So things have been a little quiet around here. Quieter than they’ve ever been on this blog, or potentially, any of my blogs over the (many) years.
I am a believer in rhythms. I dont know if they are spurned by the same tides as the ocean, or the seasons of the year, but I believe they exist within us and among us.
There is the rhythm of my own aptitude– when I am awake and connecting and strong and inspired. And then there is the receding wave of misses and frustration and disconnect. I wail against a wall that does not exist, and then the next day, life is seamless again.
Then there are rhythms between us. When we can tune in to the other. It’s quiet and it’s sneaky. It happens and you have no control over it. These moments are the fullest. And while I dont think I can control my connection with my husband or my sister or my friend, I can control the environment around us.
I push back the creeping distractions of busyness and isolation. With one arm raised, I hold the darkness at bay, and run towards the tune we both hum.

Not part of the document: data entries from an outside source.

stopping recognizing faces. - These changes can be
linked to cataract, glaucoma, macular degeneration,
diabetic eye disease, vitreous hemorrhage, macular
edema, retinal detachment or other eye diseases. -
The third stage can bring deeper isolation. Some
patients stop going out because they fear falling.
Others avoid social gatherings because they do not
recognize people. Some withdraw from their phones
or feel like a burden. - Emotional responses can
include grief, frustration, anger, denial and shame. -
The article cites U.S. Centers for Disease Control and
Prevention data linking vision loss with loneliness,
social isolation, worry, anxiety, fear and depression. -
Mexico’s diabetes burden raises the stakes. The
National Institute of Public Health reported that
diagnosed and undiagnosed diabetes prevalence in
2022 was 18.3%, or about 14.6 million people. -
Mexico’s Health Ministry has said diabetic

Chris and I got out of town the other weekend for a small and quiet anniversary celebration. It was sweet and tuned in. Unfortunately, it was also brief. I wish I could protect these times indefinitely. But then Monday comes, and routines return. And with routines, obligations and chores and commitments that bite at the heels. I am stuck now between the place that was and the place that is and the place that will be.
The present, and being present, is my omniscient foe. I want to do all the things, yet be no where but here. With him, on that porch, with that sun setting over the mountains. How do we do this? I’m really asking.